【書評】『香港 ひざし まなざし』/蔵真墨・写真・文 ギャビン・フルー・訳/ふげん社/4950円
【評者】与那原恵(ノンフィクションライター)
香港への初めての旅は1987年だった。その三年前、英中共同声明により、1997年には香港の主権が中国へ返還されることが明らかになっていた。きれいなクイーンズイングリッシュを話す高校生に道を尋ね、あちこち散策した。数年後に再び行くと、老舗の飲茶店の一家はカナダに移住したと聞いた。それでも映画『恋する惑星』(1994年)を見て、香港は変わらないなと、ほっとしたのだった。

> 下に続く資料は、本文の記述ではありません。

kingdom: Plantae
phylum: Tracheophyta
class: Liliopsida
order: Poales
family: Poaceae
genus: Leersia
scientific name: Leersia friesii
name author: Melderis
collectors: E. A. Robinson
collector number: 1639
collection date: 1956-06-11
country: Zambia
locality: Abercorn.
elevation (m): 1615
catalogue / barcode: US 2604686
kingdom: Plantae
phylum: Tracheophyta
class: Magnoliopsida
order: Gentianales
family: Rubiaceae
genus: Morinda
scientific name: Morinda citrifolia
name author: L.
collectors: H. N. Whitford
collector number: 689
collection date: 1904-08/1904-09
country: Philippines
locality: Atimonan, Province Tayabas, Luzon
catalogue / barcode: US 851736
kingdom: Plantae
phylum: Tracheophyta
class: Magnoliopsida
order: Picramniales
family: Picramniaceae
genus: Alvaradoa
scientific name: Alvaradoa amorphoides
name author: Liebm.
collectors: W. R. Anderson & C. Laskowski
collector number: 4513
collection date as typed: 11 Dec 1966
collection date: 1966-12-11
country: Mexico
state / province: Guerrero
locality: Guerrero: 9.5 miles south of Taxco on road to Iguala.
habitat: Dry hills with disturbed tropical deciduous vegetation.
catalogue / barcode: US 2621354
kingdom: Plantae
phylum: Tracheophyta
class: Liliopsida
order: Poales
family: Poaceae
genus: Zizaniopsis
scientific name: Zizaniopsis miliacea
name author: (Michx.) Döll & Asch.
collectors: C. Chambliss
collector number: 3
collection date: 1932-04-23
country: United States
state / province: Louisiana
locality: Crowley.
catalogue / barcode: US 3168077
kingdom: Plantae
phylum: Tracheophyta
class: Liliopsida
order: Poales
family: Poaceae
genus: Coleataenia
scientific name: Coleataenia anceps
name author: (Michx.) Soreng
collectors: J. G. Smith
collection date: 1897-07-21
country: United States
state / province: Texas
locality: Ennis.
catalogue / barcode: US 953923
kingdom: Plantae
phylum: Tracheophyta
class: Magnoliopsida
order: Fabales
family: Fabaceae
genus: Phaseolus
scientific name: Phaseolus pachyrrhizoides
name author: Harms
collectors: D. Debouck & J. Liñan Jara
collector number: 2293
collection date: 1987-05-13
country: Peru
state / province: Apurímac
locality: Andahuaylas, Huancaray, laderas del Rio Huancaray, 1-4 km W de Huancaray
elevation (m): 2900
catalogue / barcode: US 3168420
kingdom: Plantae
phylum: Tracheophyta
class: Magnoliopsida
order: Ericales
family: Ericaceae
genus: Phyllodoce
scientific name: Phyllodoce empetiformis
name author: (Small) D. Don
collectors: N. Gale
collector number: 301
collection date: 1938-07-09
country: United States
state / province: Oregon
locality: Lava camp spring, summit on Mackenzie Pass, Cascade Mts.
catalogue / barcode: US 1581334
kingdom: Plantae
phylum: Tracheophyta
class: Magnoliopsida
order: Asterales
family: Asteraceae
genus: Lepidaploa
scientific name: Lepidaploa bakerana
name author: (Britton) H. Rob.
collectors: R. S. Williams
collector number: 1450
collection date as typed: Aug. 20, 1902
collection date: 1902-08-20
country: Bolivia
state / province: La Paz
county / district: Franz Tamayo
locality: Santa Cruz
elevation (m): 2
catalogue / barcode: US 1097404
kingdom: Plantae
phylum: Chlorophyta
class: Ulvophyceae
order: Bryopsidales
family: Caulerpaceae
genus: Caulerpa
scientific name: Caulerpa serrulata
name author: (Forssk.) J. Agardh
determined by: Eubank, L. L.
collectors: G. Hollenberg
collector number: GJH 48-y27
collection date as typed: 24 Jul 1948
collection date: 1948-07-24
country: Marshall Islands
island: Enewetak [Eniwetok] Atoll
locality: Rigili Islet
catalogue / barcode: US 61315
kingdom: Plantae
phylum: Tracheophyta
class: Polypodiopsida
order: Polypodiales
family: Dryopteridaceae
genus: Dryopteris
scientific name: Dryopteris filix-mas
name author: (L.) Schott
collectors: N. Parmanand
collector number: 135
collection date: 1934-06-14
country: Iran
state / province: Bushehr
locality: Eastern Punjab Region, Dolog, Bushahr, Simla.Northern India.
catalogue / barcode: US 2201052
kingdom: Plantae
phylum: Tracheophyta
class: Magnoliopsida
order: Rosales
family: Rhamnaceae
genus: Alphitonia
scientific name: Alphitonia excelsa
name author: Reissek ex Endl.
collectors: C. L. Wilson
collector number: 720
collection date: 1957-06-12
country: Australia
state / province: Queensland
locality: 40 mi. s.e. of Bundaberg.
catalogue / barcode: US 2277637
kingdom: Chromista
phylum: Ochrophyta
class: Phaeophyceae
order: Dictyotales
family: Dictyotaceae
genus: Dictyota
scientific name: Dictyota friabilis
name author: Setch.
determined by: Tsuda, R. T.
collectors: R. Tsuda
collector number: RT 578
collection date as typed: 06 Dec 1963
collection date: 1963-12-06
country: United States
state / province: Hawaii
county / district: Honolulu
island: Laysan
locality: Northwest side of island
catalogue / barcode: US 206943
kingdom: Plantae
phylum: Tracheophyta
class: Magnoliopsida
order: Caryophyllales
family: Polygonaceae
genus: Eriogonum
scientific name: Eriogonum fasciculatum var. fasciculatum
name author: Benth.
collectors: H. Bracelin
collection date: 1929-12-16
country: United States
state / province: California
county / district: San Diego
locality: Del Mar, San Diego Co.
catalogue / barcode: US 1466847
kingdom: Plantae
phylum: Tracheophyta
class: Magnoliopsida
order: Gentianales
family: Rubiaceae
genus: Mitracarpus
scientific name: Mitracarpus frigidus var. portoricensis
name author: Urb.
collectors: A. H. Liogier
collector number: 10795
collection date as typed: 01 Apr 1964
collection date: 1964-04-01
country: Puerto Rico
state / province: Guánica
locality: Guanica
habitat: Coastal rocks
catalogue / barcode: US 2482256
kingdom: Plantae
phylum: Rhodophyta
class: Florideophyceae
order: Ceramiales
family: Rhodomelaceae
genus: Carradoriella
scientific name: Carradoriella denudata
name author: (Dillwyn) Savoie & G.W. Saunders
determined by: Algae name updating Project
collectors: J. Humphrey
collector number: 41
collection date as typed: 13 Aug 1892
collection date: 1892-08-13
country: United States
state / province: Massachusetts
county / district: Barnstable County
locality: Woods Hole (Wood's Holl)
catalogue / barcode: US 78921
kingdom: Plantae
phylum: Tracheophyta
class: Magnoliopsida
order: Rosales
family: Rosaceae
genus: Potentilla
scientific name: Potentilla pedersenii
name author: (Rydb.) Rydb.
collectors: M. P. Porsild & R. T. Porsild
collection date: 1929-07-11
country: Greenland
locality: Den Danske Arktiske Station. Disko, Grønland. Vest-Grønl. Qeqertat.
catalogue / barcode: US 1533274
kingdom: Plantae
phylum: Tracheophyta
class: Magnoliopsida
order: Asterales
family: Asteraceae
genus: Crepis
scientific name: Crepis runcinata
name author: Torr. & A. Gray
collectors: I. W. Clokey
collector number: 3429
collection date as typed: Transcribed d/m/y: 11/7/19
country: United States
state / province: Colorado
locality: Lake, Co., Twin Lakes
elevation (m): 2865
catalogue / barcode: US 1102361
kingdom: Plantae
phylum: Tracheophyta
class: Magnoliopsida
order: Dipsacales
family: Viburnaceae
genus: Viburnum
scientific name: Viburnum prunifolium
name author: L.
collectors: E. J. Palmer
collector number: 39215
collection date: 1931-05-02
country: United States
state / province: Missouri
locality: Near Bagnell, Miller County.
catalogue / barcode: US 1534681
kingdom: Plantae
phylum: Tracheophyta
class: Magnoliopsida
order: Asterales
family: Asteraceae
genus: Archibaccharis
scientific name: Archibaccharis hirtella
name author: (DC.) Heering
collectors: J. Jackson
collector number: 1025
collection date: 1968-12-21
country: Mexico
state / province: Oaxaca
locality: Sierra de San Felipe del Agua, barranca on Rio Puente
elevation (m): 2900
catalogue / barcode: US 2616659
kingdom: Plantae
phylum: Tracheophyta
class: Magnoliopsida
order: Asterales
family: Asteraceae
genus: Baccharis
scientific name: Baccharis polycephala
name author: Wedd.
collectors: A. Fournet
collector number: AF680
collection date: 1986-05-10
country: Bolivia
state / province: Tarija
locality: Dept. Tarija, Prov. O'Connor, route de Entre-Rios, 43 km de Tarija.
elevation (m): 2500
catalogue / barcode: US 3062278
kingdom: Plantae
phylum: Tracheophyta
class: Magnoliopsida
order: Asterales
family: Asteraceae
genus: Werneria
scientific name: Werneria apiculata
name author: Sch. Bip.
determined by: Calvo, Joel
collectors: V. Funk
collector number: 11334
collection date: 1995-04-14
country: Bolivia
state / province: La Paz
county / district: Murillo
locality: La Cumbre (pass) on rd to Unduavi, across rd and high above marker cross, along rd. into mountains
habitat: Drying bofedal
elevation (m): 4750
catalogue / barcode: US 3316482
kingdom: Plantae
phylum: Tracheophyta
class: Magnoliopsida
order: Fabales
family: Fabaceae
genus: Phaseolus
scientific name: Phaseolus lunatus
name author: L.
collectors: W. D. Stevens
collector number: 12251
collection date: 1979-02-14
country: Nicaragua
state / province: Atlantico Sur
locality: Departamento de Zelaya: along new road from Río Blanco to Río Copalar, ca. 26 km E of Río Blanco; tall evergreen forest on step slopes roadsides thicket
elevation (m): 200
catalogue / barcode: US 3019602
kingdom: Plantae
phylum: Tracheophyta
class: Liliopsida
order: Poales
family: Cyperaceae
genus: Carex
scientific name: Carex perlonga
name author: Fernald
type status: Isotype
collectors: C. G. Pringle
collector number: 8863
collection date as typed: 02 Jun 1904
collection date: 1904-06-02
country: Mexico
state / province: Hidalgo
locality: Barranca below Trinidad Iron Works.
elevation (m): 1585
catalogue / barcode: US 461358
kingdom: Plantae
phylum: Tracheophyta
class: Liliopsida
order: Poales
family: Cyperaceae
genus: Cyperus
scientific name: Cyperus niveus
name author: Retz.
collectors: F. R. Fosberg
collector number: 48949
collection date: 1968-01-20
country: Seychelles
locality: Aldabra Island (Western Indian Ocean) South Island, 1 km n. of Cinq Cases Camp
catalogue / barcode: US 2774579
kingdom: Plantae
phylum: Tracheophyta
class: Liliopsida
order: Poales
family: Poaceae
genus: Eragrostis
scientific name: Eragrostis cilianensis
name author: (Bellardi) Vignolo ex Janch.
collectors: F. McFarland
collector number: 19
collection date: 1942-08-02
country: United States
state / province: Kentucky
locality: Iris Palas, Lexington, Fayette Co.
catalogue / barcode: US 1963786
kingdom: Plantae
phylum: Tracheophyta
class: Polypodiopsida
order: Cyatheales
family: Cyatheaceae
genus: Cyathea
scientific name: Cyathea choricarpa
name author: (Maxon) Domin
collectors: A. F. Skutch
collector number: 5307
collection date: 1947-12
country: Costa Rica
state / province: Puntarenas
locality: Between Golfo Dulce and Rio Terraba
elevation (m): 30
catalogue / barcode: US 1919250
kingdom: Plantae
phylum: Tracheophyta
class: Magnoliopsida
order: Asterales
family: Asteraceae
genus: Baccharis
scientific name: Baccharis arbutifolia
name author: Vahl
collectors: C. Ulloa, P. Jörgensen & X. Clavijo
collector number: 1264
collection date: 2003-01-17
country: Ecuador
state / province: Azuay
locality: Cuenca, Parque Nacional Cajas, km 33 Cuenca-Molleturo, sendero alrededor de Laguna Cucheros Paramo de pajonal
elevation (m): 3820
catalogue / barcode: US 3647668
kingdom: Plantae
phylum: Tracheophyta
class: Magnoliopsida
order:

1990年10月に中国東北部へ行ったのは、いわゆる「残留孤児」二世の帰郷に同行した取材だった。前年に行く予定だったのだが「天安門事件」が起きたため延期になった。訪れた地域は当時外国人の入域が制限されており、緊張感が漂っていた。北京へ向かうバスの切符一枚を手にするのにも地域の有力者の口添えが必要だった。
北京の古い住宅街では開発のため期日までに立ち退くよう通告したチラシが目についたし、繁華街の路上には物乞いの少年がいて、共産主義国家の現実を垣間見たような気がした。それから四半世紀後、ニューヨークの高級中華料理店で大騒ぎする富裕層の中国人留学生グループと遭遇することになる。
2000年前後から台湾へ頻繁に行くようになった。私の祖父は大正期から台北で医院を営み、母も育った。私は台湾そのものの魅力にとりつかれたが、やがて戦後台湾が国民党政権の圧政の下、過酷な歴史を経て、民主化を勝ち取ったことを知っていった。
一四年の「ひまわり学生運動」の成果は、確執や挫折もあった民主化闘争の体験を台湾人が共有していたからだろう。同年、香港でも反政府デモ(雨傘運動)が起きた。やがて中国政府は香港の自治に介入し、ついには香港国家安全維持法を施行、激しい弾圧は増すばかりだ。
写真家・蔵真墨が香港を撮影したのは2012年と、2019年から2020年にかけてだ。優しい光のなかで香港人の日常や多様な国籍の人々が共存する様をとらえた。「なんでもない風景が今はない風景になった」という蔵の言葉が重い。